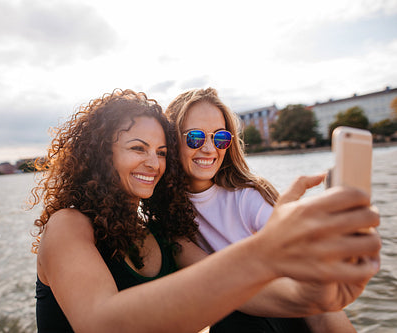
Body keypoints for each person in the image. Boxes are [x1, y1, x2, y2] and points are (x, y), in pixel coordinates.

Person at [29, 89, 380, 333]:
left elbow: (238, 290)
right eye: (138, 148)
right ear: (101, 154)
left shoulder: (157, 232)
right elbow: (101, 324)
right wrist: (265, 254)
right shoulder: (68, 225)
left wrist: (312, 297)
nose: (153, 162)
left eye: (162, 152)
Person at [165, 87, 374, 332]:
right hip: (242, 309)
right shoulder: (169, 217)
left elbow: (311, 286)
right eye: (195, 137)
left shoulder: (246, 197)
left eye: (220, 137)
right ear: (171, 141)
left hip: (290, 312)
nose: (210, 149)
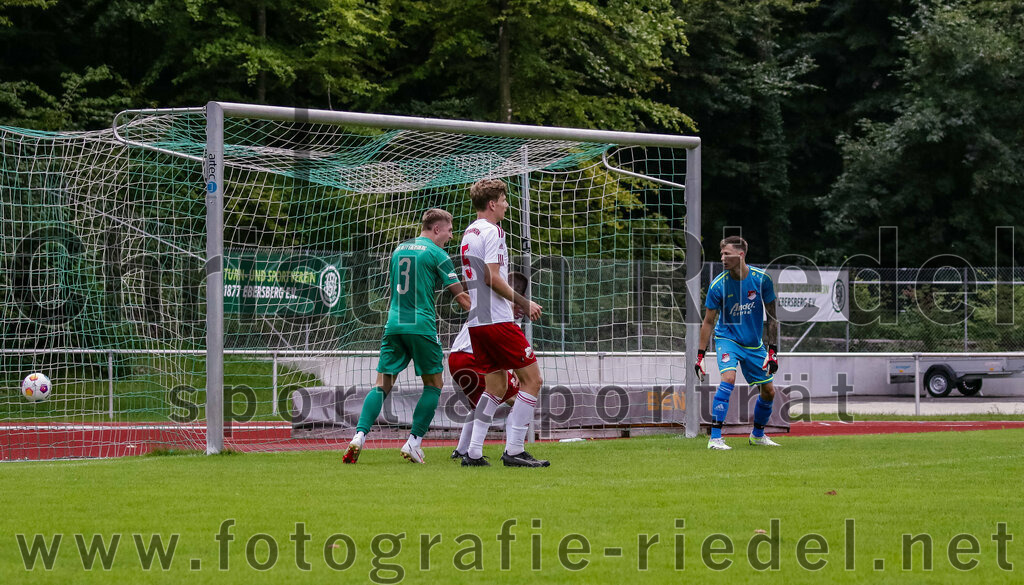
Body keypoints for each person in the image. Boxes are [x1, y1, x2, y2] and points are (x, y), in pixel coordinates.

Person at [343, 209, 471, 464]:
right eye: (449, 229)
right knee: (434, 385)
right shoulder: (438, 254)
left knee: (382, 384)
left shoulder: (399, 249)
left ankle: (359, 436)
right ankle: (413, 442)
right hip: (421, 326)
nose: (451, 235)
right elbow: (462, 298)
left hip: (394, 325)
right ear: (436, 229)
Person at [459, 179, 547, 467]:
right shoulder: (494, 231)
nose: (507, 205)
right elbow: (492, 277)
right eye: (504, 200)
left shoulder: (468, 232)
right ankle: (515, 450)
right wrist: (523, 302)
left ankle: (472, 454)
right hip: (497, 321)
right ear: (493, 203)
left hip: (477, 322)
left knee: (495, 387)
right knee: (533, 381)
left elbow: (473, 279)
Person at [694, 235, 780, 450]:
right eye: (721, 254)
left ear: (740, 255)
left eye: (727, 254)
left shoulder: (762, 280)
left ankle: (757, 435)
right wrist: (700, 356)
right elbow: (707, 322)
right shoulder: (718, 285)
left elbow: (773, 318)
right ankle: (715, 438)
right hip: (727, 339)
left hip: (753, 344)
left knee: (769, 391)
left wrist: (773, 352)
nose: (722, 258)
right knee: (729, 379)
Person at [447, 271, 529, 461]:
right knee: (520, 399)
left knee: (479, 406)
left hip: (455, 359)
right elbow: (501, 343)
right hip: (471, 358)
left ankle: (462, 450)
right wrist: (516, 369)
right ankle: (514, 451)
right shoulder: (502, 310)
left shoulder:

## Your instructions:
Copy every line in the entries above that has the string "knee" in it.

## Response to the task:
right knee: (434, 385)
left knee: (382, 384)
left knee: (495, 387)
right knee: (533, 381)
left knee: (769, 391)
right knee: (729, 379)
right knee: (520, 399)
left knee: (479, 406)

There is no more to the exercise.